━━ Records to use ━━
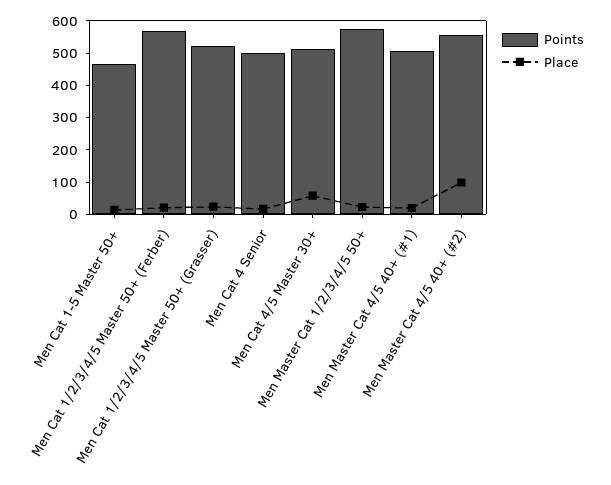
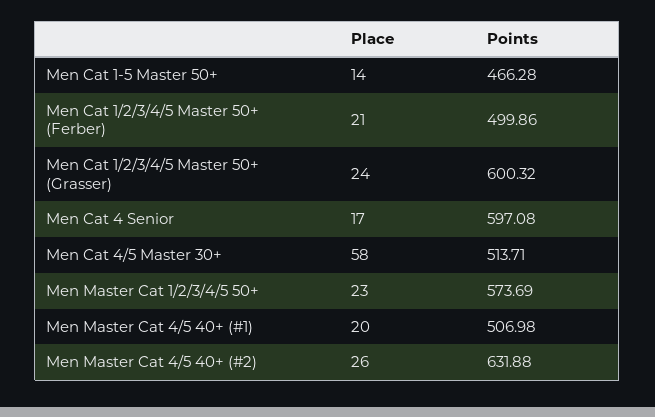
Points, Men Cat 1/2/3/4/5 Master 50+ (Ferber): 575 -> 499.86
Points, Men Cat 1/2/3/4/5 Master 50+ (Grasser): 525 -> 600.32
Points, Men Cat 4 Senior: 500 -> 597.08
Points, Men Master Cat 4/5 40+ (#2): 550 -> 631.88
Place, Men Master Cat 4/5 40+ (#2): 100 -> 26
━━━
━━ Records to use ━━
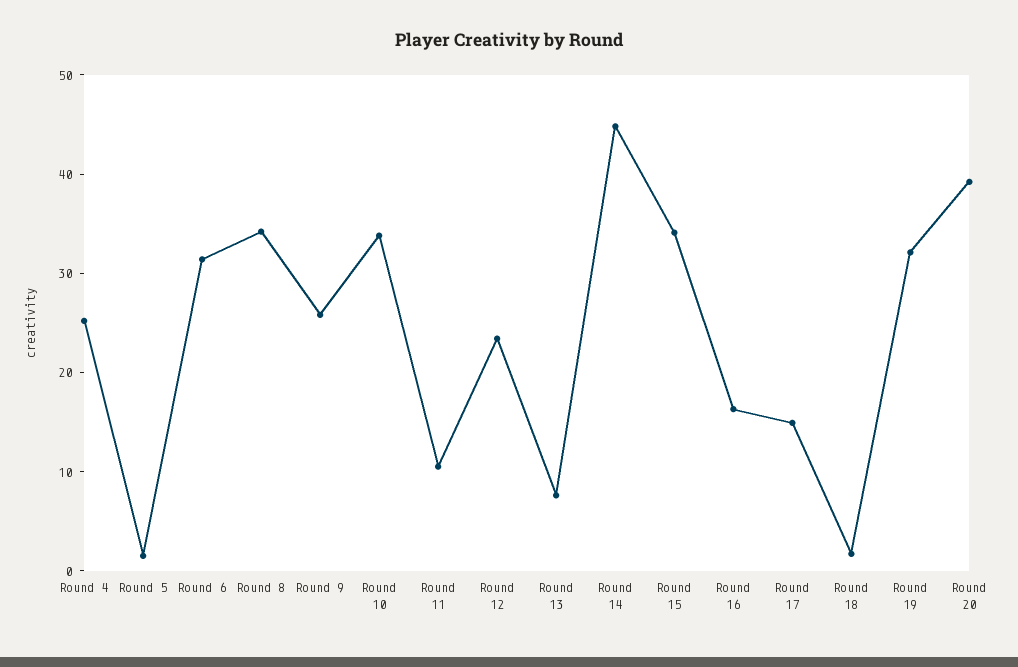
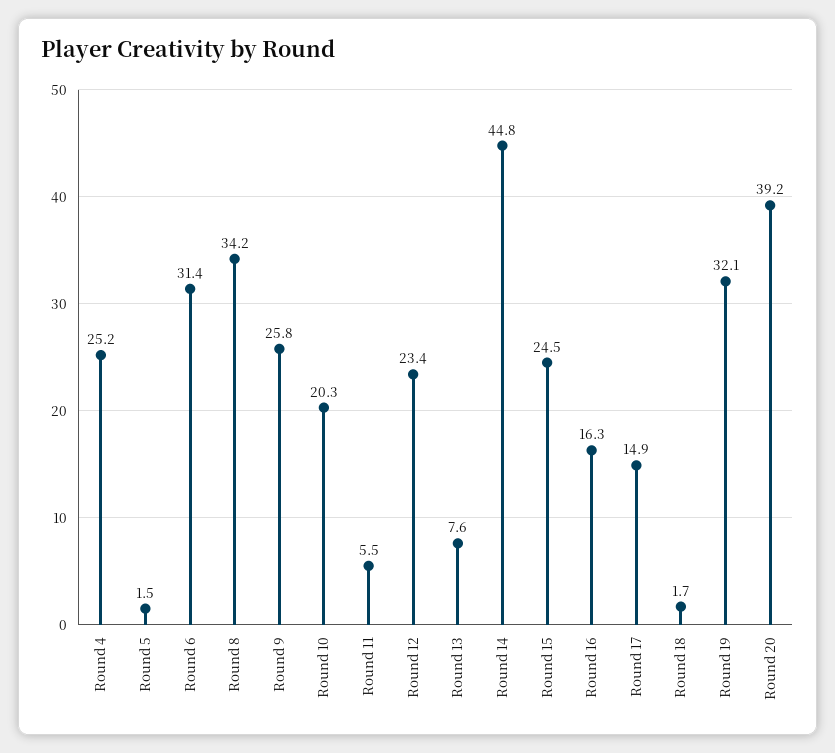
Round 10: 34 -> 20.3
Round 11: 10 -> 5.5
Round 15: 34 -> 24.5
━━━
Aim of the task.
Look back at the entries above and repeat, unchanged, every line from the line holding "Points, Men Master" through the line holding "Place, Men Master Cat 4/5 40+ (#2): 100 -> 26".

Answer for this exercise.
Points, Men Master Cat 4/5 40+ (#2): 550 -> 631.88
Place, Men Master Cat 4/5 40+ (#2): 100 -> 26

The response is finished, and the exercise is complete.